The Okjökull had been declining for years before it disappeared. At its largest, near the end of the 19th century, it was sixteen square kilometres. By 1978, it was three square kilometres, and in 2014, Iceland’s leading geologist Oddue Sigurðsson visited, found only slush, and declared that the glacier was dead.
“It’s a very small glacier,” glaciologist Ruth Mottram, whose work primarily centres on the Greenland ice sheet, told the BBC, on the impact of Ok’s loss. “These small glaciers can be quite responsive to climate change and to changes in the local conditions and they can disappear quite rapidly. So in that sense, it’s sort of a warning that this is coming for us.”
At the time that Okjökull was pronounced dead, anthropologists Cymene Howe and Dominic Boyer, of Rice University, were conducting field work on the social impacts of the climate crisis in Iceland. They made a documentary about the death of Ok glacier - aptly called “Not Ok” - and after it premiered in 2018, they came up with the idea of the memorial plaque. They asked Andri Magnason to write the plaque, and on Monday 19 August, 2019, around 100 people climbed the two hours, to the top of the shield volcano ‘Ok’, to where there was once a glacier.
“On top of the mountain instead of the glacier is a lake now,” Andri Snær Magnason told the BBC. “It was never meant to be a lake [...] but now this lake is like a blue eye, looking into the sky from this mountain top.”

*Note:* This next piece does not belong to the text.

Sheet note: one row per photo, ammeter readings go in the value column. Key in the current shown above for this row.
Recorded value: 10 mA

The ceremony was was lead by researchers from Rice University, as well as Magnason, and the geologist Oddue Sigurðsson. Amongst the attendees were also Katrín Jakobsdóttir, the Prime Minister of Iceland; Guðmundur Ingi Guðbrandsson, the Environment Minister; and Mary Robinson, the former President of Ireland and U.N. High Commissioner for Human Rights.
Memorials are not for the dead. They are for the living. We want to underscore that it is up to us, the living, to respond to the rapid loss of glacier and the ongoing impacts of climate change.

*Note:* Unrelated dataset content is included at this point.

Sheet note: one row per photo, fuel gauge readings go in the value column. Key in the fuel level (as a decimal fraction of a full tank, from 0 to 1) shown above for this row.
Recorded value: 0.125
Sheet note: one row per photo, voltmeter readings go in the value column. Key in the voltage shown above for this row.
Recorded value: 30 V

“The climate crisis is already here,” Katrín Jakobsdóttir told the crowd. “The time has come not for words, not necessarily for declarations, but for action.”
“It was strange to imagine that where you were standing, there used to be fifty metres of snow," said Magnason. "It’s a beautiful mountain still - but we can’t fall for the illusion of the beauty. This is something that you shouldn’t be seeing."
The plaque, and lake, stand as a monument to climate change, and a warning of what we can and will lose on a grander scale if we continue to pollute our world.
“Memorials are not for the dead,” said Cymene Howe, of Rice University. “They are for the living. We want to underscore that it is up to us, the living, to respond to the rapid loss of glacier and the ongoing impacts of climate change. For Ok glacier it is already too late.”